Test Accuracy: 0.9945


# MNIST Digit Classification
**Started with the Basics:**

Understood how to load the MNIST dataset, normalize pixel values (0 to 1), and reshape images into the correct format for CNNs (28, 28, 1).

**One-Hot Encoding:**

Learned that label vectors must be converted to one-hot encoding for use with categorical_crossentropy loss in multi-class classification.

**Simple Neural Networks (DNN):**

Began with fully connected dense layers using ReLU and softmax. Achieved ~98% accuracy but noticed overfitting and poor generalization.

**Introduced CNN Architecture:**

Switched to convolutional neural networks which extract spatial features better.

Used Conv2D, MaxPooling2D, and Flatten layers

Accuracy improved significantly (~99.1%)

**Added Regularization Techniques:**

Dropout layers were added after convolution and dense layers to reduce overfitting.

L2 Regularization was used in the dense layer to penalize large weights.

**Used Batch Normalization:**

Added after most layers to stabilize and accelerate training by normalizing activations.

Helped the model converge faster and improved accuracy.

**Applied Data Augmentation:**

Used ImageDataGenerator to introduce variability (rotations, shifts, zooms) into training data.

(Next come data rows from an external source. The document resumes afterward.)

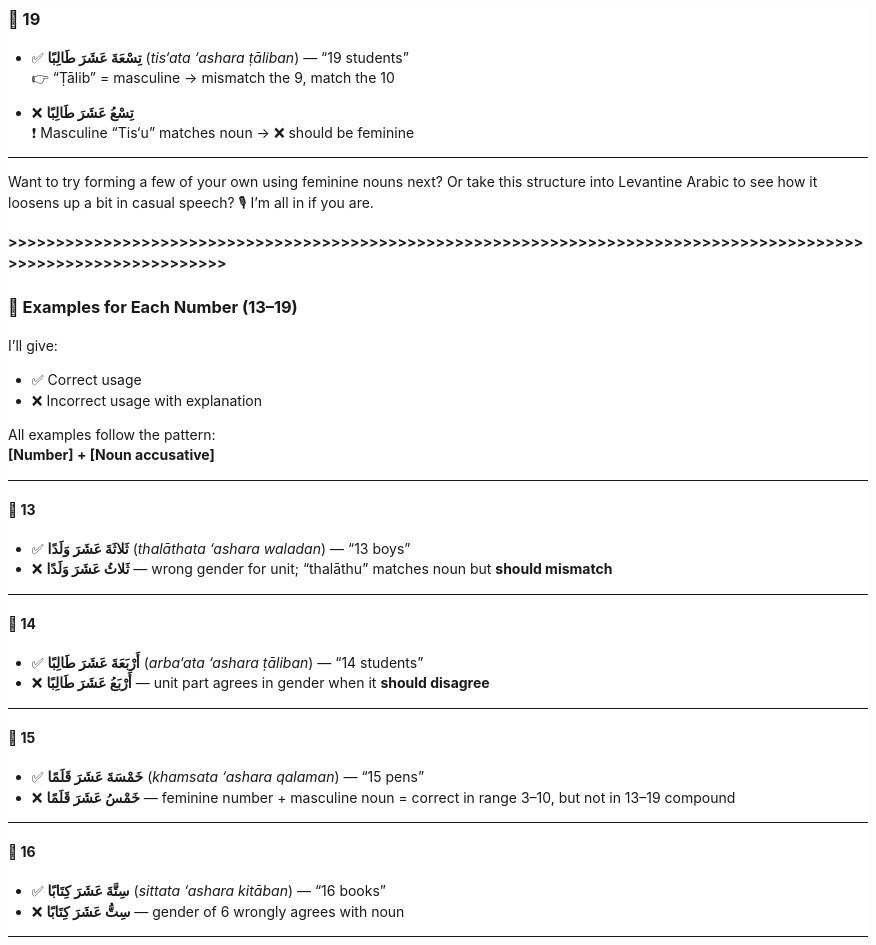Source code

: 
### 🔢 19

- ✅ **تِسْعَةَ عَشَرَ طَالِبًا** (*tis‘ata ‘ashara ṭāliban*) — “19 students”  
  👉 “Ṭālib” = masculine → mismatch the 9, match the 10

- ❌ **تِسْعُ عَشَرَ طَالِبًا**  
  ❗ Masculine “Tis‘u” matches noun → ❌ should be feminine

---

Want to try forming a few of your own using feminine nouns next? Or take this structure into Levantine Arabic to see how it loosens up a bit in casual speech? 🎙️ I’m all in if you are.
#### >>>>>>>>>>>>>>>>>>>>>>>>>>>>>>>>>>>>>>>>>>>>>>>>>>>>>>>>>>>>>>>>>>>>>>>>>>>>>>>>>>>>>>>>>>>>>>>>>>>>>>>>>>>>>>>>>

### 🧮 Examples for Each Number (13–19)

I’ll give:
- ✅ Correct usage
- ❌ Incorrect usage with explanation

All examples follow the pattern:  
**[Number] + [Noun accusative]**

---

#### 🔸 13

- ✅ **ثَلاثَةَ عَشَرَ وَلَدًا** (*thalāthata ‘ashara waladan*) — “13 boys”  
- ❌ **ثَلاثُ عَشَرَ وَلَدًا** — wrong gender for unit; “thalāthu” matches noun but **should mismatch**

---

#### 🔸 14

- ✅ **أَرْبَعَةَ عَشَرَ طَالِبًا** (*arba‘ata ‘ashara ṭāliban*) — “14 students”  
- ❌ **أَرْبَعُ عَشَرَ طَالِبًا** — unit part agrees in gender when it **should disagree**

---

#### 🔸 15

- ✅ **خَمْسَةَ عَشَرَ قَلَمًا** (*khamsata ‘ashara qalaman*) — “15 pens”  
- ❌ **خَمْسُ عَشَرَ قَلَمًا** — feminine number + masculine noun = correct in range 3–10, but not in 13–19 compound

---

#### 🔸 16

- ✅ **سِتَّةَ عَشَرَ كِتَابًا** (*sittata ‘ashara kitāban*) — “16 books”  
- ❌ **سِتُّ عَشَرَ كِتَابًا** — gender of 6 wrongly agrees with noun

---
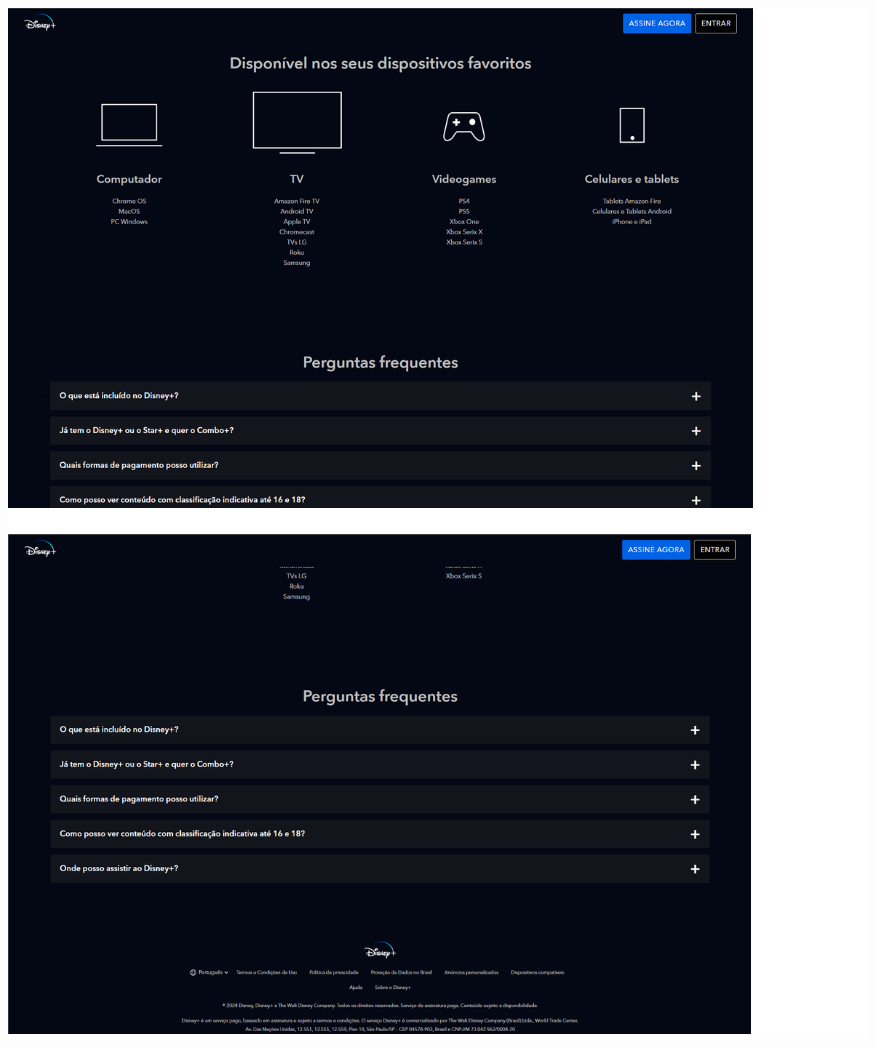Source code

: <img src="./src/readme/desktop/layout7.png" alt="Seventh part of the layout" height=500px>
<br/>
<br/>
<img src="./src/readme/desktop/layout8.png" alt="Eighth part of the layout" height=500px>
<br/>
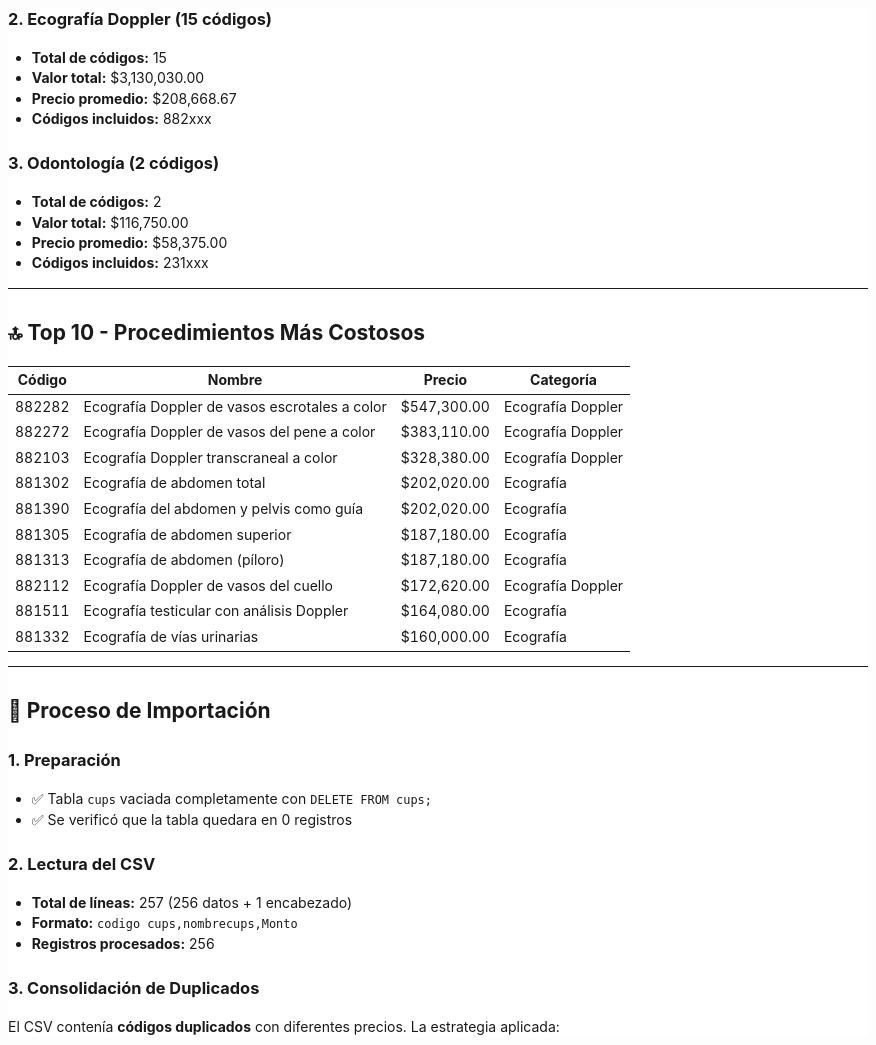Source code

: ### 2. Ecografía Doppler (15 códigos)
- **Total de códigos:** 15
- **Valor total:** $3,130,030.00
- **Precio promedio:** $208,668.67
- **Códigos incluidos:** 882xxx

### 3. Odontología (2 códigos)
- **Total de códigos:** 2
- **Valor total:** $116,750.00
- **Precio promedio:** $58,375.00
- **Códigos incluidos:** 231xxx

---

## 🔝 Top 10 - Procedimientos Más Costosos

| Código | Nombre | Precio | Categoría |
|--------|--------|--------|-----------|
| 882282 | Ecografía Doppler de vasos escrotales a color | $547,300.00 | Ecografía Doppler |
| 882272 | Ecografía Doppler de vasos del pene a color | $383,110.00 | Ecografía Doppler |
| 882103 | Ecografía Doppler transcraneal a color | $328,380.00 | Ecografía Doppler |
| 881302 | Ecografía de abdomen total | $202,020.00 | Ecografía |
| 881390 | Ecografía del abdomen y pelvis como guía | $202,020.00 | Ecografía |
| 881305 | Ecografía de abdomen superior | $187,180.00 | Ecografía |
| 881313 | Ecografía de abdomen (píloro) | $187,180.00 | Ecografía |
| 882112 | Ecografía Doppler de vasos del cuello | $172,620.00 | Ecografía Doppler |
| 881511 | Ecografía testicular con análisis Doppler | $164,080.00 | Ecografía |
| 881332 | Ecografía de vías urinarias | $160,000.00 | Ecografía |

---

## 🔄 Proceso de Importación

### 1. Preparación
- ✅ Tabla `cups` vaciada completamente con `DELETE FROM cups;`
- ✅ Se verificó que la tabla quedara en 0 registros

### 2. Lectura del CSV
- **Total de líneas:** 257 (256 datos + 1 encabezado)
- **Formato:** `codigo cups,nombrecups,Monto`
- **Registros procesados:** 256

### 3. Consolidación de Duplicados
El CSV contenía **códigos duplicados** con diferentes precios. La estrategia aplicada:
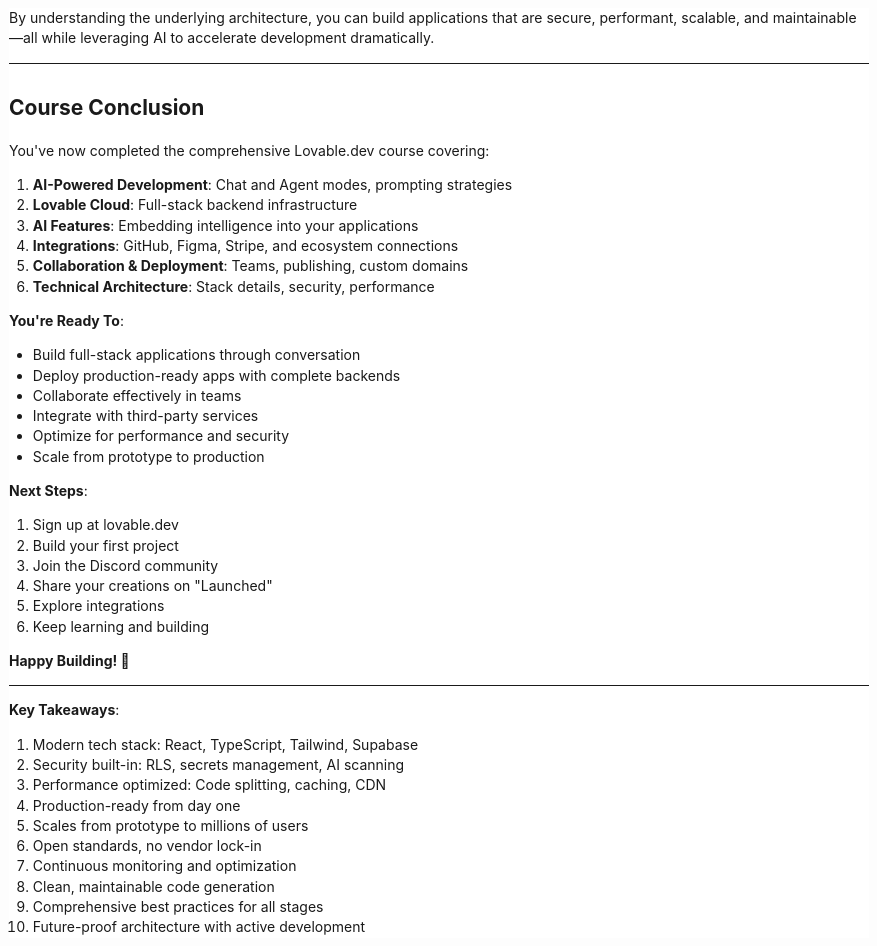 By understanding the underlying architecture, you can build applications that are secure, performant, scalable, and maintainable—all while leveraging AI to accelerate development dramatically.

---

## Course Conclusion

You've now completed the comprehensive Lovable.dev course covering:

1. **AI-Powered Development**: Chat and Agent modes, prompting strategies
2. **Lovable Cloud**: Full-stack backend infrastructure
3. **AI Features**: Embedding intelligence into your applications
4. **Integrations**: GitHub, Figma, Stripe, and ecosystem connections
5. **Collaboration & Deployment**: Teams, publishing, custom domains
6. **Technical Architecture**: Stack details, security, performance

**You're Ready To**:
- Build full-stack applications through conversation
- Deploy production-ready apps with complete backends
- Collaborate effectively in teams
- Integrate with third-party services
- Optimize for performance and security
- Scale from prototype to production

**Next Steps**:
1. Sign up at lovable.dev
2. Build your first project
3. Join the Discord community
4. Share your creations on "Launched"
5. Explore integrations
6. Keep learning and building

**Happy Building! 🚀**

---

**Key Takeaways**:
1. Modern tech stack: React, TypeScript, Tailwind, Supabase
2. Security built-in: RLS, secrets management, AI scanning
3. Performance optimized: Code splitting, caching, CDN
4. Production-ready from day one
5. Scales from prototype to millions of users
6. Open standards, no vendor lock-in
7. Continuous monitoring and optimization
8. Clean, maintainable code generation
9. Comprehensive best practices for all stages
10. Future-proof architecture with active development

Improved robustness and generalization of the model (~99.4–99.5% accuracy).

**Used Learning Rate Scheduling:**

Added ReduceLROnPlateau callback to reduce learning rate when validation loss plateaued.

Helped in fine-tuning the model in later epochs.

**Implemented Early Stopping:**

Prevented overfitting by stopping training when validation loss stopped improving.

**Final Testing and Evaluation:**

Evaluated the trained model on the test set using model.evaluate()

Achieved high accuracy (~99.4%) without using ensembles or transfer learning.